In the digital age, we live in silos. Whether it be reading the news or playing a favorite video game, we can choose with whom and what we interact.
How can we become better citizens and more thoughtfully navigate this technology-driven world? And why would we want to?
Questions like these prodded at Sean Trundle, assistant professor of practice in history and scholar of the mid-20th century.
And another: Are there better ways to engage students in the coursework? As a teacher, he saw students wondering why they weren’t being taught in ways that better reflected the way they lived: with a computer or smart phone nearby.
“As a graduate student at the University of Hawaii, I heard from students often that the kind of media they were interacting with was not being represented in our course offerings,” Trundle said.
Trundle came to UNL in 2014 with an idea for a class that tackles this problem and also challenges the students to become better, more critical consumers of digital media.
The 300-level course is set up as a game. Each student is a “Digizen” and completes tasks to earn experience tokens in the course’s three desired skill sets: historical mastery, which focuses on learning about the history of digital technology; critical engagement, which addresses interpreting digital media as primary sources and using critical thinking to draw conclusions; and media literacy, which hones in on using digital tools to create and produce cultural expressions.
Trundle got the idea from the gameful design movement, which he has studied.
“The average player spends like 10 or 12 hours a week and dedicated players would spend 50 to 60 hours a week playing games,” Trundle said. “There have been people looking at it from different angles, but with the same question of ‘Why are they doing this?’
“It looks like work. It looks like labor, but they’re not getting paid for it.
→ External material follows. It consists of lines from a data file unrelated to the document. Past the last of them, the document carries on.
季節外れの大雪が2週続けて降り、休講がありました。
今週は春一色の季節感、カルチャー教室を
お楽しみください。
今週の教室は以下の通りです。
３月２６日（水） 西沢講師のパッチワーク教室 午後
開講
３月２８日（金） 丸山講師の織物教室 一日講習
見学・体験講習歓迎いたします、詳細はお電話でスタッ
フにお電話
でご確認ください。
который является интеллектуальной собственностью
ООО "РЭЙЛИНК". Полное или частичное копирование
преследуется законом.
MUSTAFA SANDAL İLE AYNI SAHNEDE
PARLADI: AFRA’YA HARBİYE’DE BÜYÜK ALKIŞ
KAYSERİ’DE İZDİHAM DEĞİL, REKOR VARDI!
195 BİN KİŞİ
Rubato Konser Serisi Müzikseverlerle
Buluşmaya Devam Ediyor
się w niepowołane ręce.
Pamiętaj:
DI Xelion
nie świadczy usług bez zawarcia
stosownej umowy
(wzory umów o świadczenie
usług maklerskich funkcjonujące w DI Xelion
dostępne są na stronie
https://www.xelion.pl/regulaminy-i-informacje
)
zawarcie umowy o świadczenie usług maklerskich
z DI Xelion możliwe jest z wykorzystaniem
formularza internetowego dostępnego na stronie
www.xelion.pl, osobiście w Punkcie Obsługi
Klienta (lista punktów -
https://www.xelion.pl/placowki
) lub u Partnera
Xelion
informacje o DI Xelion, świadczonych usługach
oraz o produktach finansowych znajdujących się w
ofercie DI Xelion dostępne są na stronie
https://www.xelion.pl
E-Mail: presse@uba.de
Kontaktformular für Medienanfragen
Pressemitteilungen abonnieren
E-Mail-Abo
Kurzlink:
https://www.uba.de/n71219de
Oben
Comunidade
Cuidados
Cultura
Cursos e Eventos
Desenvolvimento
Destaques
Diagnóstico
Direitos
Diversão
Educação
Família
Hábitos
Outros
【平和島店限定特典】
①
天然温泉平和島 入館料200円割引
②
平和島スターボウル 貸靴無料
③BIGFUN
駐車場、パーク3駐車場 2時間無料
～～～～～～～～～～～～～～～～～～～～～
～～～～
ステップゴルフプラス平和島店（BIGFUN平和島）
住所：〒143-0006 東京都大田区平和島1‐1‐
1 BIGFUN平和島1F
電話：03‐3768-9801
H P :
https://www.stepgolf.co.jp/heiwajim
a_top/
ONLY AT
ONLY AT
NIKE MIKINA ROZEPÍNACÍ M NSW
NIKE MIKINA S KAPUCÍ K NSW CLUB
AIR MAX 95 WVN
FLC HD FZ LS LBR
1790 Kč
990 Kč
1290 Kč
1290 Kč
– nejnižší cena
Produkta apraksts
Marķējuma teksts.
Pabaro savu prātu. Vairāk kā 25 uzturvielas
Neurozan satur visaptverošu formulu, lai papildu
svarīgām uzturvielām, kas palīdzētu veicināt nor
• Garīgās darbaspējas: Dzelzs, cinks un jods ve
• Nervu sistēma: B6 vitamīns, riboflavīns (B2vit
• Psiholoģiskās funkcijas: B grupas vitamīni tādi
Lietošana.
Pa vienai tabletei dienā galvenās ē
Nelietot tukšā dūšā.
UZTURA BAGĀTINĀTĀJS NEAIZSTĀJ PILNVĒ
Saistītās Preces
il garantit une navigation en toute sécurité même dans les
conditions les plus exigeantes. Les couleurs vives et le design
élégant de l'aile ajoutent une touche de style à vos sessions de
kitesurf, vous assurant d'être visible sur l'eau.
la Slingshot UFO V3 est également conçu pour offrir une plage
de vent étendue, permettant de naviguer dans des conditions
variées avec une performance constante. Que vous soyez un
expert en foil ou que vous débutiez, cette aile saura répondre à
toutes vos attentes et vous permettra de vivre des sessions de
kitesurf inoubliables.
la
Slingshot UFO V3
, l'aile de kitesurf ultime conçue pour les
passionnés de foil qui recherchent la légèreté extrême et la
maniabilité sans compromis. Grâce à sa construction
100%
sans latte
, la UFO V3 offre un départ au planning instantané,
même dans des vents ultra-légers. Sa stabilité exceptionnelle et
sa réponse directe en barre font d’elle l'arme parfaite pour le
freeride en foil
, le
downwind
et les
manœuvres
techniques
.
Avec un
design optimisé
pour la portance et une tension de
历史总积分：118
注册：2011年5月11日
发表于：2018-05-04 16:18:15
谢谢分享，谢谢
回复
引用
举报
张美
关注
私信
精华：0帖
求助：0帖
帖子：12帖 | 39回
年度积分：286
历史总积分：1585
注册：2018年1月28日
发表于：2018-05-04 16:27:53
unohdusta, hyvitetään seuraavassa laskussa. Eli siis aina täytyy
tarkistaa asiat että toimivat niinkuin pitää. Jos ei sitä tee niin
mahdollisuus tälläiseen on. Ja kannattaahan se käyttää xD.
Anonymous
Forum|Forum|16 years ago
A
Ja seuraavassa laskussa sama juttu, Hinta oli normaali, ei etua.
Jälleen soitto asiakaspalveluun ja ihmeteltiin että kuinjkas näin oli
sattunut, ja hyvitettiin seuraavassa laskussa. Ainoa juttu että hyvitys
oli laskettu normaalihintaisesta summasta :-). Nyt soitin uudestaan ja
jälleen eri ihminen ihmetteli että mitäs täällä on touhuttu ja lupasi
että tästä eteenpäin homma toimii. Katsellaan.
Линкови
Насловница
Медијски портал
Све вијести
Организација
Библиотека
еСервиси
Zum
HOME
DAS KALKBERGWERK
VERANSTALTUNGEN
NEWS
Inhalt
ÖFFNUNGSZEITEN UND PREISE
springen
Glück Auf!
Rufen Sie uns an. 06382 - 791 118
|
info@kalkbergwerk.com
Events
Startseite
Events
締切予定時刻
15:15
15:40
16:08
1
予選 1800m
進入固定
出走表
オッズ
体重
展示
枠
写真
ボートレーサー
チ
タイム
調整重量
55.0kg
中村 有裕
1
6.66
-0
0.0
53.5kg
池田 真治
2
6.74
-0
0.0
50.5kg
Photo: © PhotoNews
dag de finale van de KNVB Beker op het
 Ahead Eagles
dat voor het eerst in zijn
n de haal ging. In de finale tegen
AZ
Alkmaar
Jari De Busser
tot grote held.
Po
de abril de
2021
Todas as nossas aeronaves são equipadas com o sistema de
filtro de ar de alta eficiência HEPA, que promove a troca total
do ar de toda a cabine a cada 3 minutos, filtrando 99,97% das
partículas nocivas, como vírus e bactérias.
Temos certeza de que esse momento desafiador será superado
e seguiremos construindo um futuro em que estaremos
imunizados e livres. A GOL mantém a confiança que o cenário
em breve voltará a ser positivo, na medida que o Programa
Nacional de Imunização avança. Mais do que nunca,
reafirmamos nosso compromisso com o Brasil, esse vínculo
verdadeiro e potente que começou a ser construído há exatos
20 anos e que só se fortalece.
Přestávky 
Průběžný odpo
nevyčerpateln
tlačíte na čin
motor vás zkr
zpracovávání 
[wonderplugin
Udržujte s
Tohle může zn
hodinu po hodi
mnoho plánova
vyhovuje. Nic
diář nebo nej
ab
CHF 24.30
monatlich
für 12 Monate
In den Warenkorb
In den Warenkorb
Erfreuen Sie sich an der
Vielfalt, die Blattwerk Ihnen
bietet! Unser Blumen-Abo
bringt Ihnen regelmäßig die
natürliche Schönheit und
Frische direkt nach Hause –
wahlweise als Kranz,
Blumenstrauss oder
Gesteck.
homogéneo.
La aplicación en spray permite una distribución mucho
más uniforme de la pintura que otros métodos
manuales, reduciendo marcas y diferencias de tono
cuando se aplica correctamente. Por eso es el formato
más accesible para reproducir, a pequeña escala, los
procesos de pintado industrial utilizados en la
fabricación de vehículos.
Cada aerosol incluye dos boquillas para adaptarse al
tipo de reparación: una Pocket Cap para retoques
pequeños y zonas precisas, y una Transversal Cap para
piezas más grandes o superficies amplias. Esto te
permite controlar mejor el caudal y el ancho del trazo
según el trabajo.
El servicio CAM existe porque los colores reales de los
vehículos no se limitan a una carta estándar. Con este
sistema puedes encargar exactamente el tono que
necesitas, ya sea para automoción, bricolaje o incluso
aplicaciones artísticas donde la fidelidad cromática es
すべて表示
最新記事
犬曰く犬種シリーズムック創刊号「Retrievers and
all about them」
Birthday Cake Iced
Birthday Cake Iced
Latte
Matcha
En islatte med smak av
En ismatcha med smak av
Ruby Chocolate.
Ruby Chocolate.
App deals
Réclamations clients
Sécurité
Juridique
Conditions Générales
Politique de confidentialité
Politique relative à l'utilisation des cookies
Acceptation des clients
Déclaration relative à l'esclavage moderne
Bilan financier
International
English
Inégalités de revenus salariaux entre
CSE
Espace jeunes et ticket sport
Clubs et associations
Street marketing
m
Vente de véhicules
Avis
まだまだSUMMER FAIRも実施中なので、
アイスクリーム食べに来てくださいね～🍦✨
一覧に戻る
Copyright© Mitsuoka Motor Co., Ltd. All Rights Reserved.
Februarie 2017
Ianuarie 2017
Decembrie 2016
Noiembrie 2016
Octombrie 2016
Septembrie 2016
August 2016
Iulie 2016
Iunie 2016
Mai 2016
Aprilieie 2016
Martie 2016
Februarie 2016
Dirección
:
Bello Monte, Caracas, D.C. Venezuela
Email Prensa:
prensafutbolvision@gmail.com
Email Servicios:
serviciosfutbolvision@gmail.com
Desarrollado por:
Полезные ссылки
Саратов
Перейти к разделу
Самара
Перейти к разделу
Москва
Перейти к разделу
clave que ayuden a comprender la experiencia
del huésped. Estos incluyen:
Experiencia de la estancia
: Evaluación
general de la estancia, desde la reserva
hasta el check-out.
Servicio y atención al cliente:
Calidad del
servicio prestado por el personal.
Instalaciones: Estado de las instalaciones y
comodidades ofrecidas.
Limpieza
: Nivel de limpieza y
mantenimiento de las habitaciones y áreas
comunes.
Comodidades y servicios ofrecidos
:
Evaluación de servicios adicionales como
Out of that came this gameful design movement to figure out what is so compelling about games and bring that into other areas of life.”
Students can choose from several tasks, from posing a question about a reading in a class discussion board to video blogging about a current event or topic or studying the political slant with which a news story or blog entry is written. They earn points with each completed mission and can track their progress on the leaderboard in the wiki space that Trundle set up. The score dictates their grade and also earns them first pick of their teammates for midterm exams and final projects.
“The structure of this course as a game and giving them a range of options as they choose how they want to navigate their way through the course has appealed to a lot of them,” Trundle said.
Carson Hayden, a history major and fourth-year undergraduate, said the ability to choose his own homework makes the course more valuable.
“We’re using missions to gain experience rather than doing assignments,” Hayden said. “You have to be dedicated to doing a significant amount of work outside of class to gain your experience points, but it’s work you choose.”
Also valuable, Hayden said, are the topics that are being covered in class, including privacy in the internet age, government surveillance and media isolation.
“It’s gotten me thinking a lot about the politics of digital media,” Hayden said. “I’ve never taken a history class that’s so modern, either.”
And, as Trundle explained to his students one day in class, living in the silos that digital media create is not good for solving problems in a democracy.
“We don’t have to read the stuff we disagree with or that offends us,” Trundle said. “That sounds really good, but when we’re thinking about a democratic society, that poses a real problem when we sit down to make decisions about what to do.”
Trundle said the course also bridges an important gap in how students think about history.
“Students often struggle with thinking about our present moment as both a part of and a product of history,” Trundle said. “We tend to think about history as this thing that is over; getting students to think about their own lives as the product of historical forces, or as being historically constructed in certain ways, bridges a critical gap in their understanding of history.”